» Directions for this task: Read the passage on the Grateful Dead's 1975 Music Hall show and decide whether each statement agrees with it: (a) the band stopped performing after a five-night stand at Winterland in October 1974; (b) at the SNACK Benefit the band was billed as the Grateful Dead; (c) the Fillmores closed in 1974. Answer yes or no for each and quote the words of the passage that decide it.

|The Great American Music Hall, at 859 O'Farrell Street in San Francisco|
As a result, the Grateful Dead's performance at the Great American Music Hall had a triple significance to most Deadheads. First, it was a live performance at a time when many Deadheads were still afraid that live Grateful Dead performances had gone the way of the dinosaur. Second, it was a live broadcast in a year when the Grateful Dead had not been seen or heard outside the Bay Area. Thirdly, the entire show inaugurated the Dead's release of music from their vaults. Yet although the music from the Dead's Music Hall show is as well-known as any Grateful Dead show, the context of the event itself has become obscured. This post will look at the actual Great American Music Hall show by the Grateful Dead on August 13, 1975 in its original frame.
The Grateful Dead, Summer 1975
The Grateful Dead had stopped performing after their 5-night stand at Winterland in October, 1974. A the time, it seemed like the end of yet another 60s institution from San Francisco. The Fillmores had closed in mid-1971, the Jefferson Airplane had evolved into the Jefferson Starship in 1974, and so on. The Dead had announced that they were going to continue to make music, but no one really believed them. Yet the Dead had surprised everybody by making an appearance at the SNACK Benefit at Kezar Stadium in Golden Gate Park on March 22, 1975. While billed as Jerry Garcia And Friends, they surprised everyone by performing a 45-minute instrumental set of new material.

» Source material:

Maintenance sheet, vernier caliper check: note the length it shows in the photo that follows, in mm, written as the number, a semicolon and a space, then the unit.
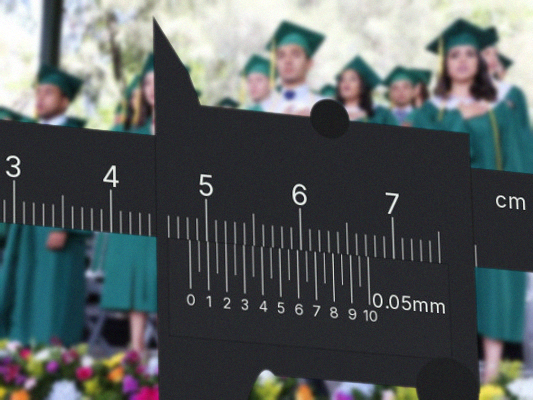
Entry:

» Task solution:
(a) Yes: "The Grateful Dead had stopped performing after their 5-night stand at Winterland in October, 1974."
(b) No: "While billed as Jerry Garcia And Friends"
(c) No: "The Fillmores had closed in mid-1971"